Genomic Effects of the Vitamin D Receptor: Potentially the Link between Vitamin D, Immune Cells, and Multiple Sclerosis

Abstract

Vitamin D has a plethora of functions that are important for the maintenance of general health and in particular, the functional integrity of the immune system, such as promoting an anti-inflammatory cytokine profile and reducing the Treg/Th17 ratio. Multiple sclerosis (MS) is a chronic, inflammatory, and neurodegenerative central nervous system (CNS) disorder of probable autoimmune origin. MS is characterized by recurring or progressive demyelination and degeneration of the CNS due in part to a misguided immune response to as yet undefined (CNS) antigens, potentially including myelin basic protein and proteolipid protein. MS has also been shown to be associated significantly with environmental factors such as the lack of vitamin D. The role of vitamin D in the pathogenesis and progression of MS is complex. Recent genetic studies have shown that various common MS-associated risk-single-nucleotide polymorphisms (SNPs) are located within or in the vicinity of genes associated with the complex metabolism of vitamin D. The functional aspects of these genetic associations may be explained either by a direct SNP-associated loss- or gain-of-function in a vitamin D-associated gene or due to a change in the regulation of gene expression in certain immune cell types.

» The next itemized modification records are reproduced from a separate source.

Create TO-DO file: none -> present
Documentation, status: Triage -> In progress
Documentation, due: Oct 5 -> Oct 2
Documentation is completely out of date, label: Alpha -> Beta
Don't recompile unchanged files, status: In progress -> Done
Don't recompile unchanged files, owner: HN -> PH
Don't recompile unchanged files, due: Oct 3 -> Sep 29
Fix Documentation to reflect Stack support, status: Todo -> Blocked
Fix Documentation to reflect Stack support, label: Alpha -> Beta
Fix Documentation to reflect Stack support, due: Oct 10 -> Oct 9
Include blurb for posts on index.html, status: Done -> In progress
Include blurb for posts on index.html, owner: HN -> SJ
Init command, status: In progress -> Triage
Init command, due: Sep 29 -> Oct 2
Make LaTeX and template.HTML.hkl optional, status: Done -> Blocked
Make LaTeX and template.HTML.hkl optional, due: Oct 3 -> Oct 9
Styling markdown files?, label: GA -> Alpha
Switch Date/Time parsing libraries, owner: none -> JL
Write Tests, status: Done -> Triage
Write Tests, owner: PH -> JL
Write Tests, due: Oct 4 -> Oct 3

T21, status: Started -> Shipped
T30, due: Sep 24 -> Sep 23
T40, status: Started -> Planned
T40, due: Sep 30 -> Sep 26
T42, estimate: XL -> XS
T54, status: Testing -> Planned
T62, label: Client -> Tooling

The development of new genetic tools using next-generation sequencing: e.g., chromatin immunoprecipitation sequencing (ChIP-seq) and the accompanying rapid progress of epigenomics has made it possible to recognize that the association between vitamin D and MS could be based on the extensive and characteristic genomic binding of the vitamin D receptor (VDR). Therefore, it is important to analyze comprehensively the spatiotemporal VDR binding patterns that have been identified using ChIP-seq in multiple immune cell types to reveal an integral profile of genomic VDR interaction. In summary, the aim of this review is to connect genomic effects vitamin D has on immune cells with MS and thus, to contribute to a better understanding of the influence of vitamin D on the etiology and the pathogenesis of this complex autoimmune disease.

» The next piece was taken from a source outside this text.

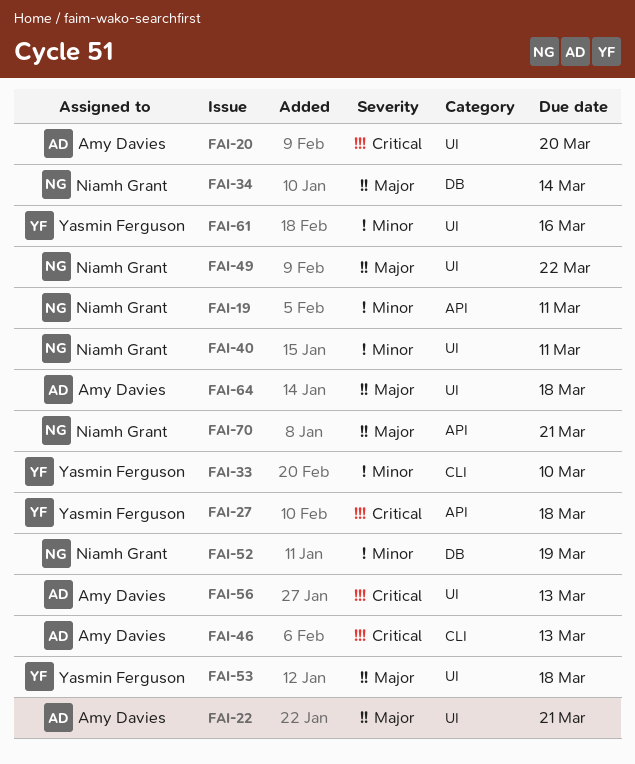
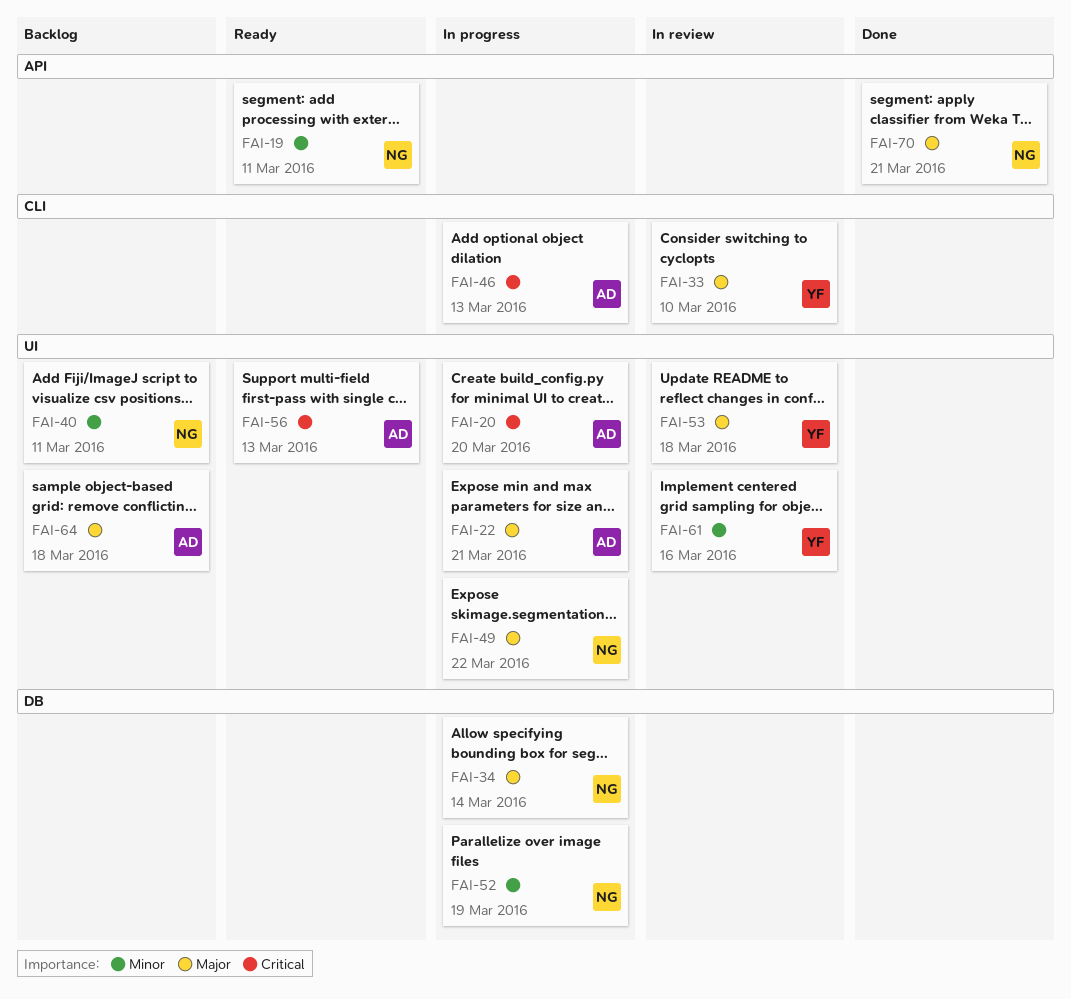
FAI-27: present -> none
FAI-33, priority: Minor -> Major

Keywords: environment; genetics; immune system; multiple sclerosis; vitamin D.

Figure 1

Vitamin D regulates the transcription of target genes. After binding its ligand 1,25(OH)₂D₃ and recruiting its partner retinoid X receptor (RXR), vitamin D receptor (VDR) enters the nucleus and binds to the transcription factor (TF) binding sites of target genes, where causal risk single-nucleotide polymorphism may be located. This induces transcription after the activation of other components of the transcription complex has been completed. A key enhancer can potentially be transcribed into a non-coding enhancer RNA, which regulates gene transcription or orchestrates cohesion-dependent looping to bring target gene promoter and enhancer region into a single-loop domain. The transcription activity of the whole domain is limited and regulated in a 3D loop isolated from other DNA regions by CCCTC-binding factor (CTCF) and cohesin (148), and some of CTCF overlap with binding of VDR (125, 126). Enhancers bound by VDR/RXR especially that in the so-called super-enhancers (SEs) or TF hotspot regions will recruit coregulators that shape chromosome landscapes and cooperate with other TFs. Other genes that are located in the 3D loop but outside the regulatory hub can also be transcribed but at lower rate. Outside the 3D loop, preoccupied VDR or RXR can be detected without vitamin D stimulation showing only low regulatory activity. Some preoccupied basal RXR binding sites can predict VDR binding sites following 1,25(OH)₂D₃ stimulation and could represent storage regions for the VDR in the absence of 1,25(OH)₂D₃. After ligand binding, these “stored” VDR can shift to a DR3 motif in intronic and intergenic regions of regulated genes (120). However, the preoccupied VDR region with DR3 motif plays a master (persistent/mother) enhancer role, persist, and will promote the whole region activation and SE shaping. Secondary VDR binding region without DR3 motif (suggesting it binds DNA via interaction with other pioneer TFs or via non-classic unknown RXR/VDR motifs) will constitute subservient (secondary/daughter) enhancers around master enhancers in SE region (121, 150).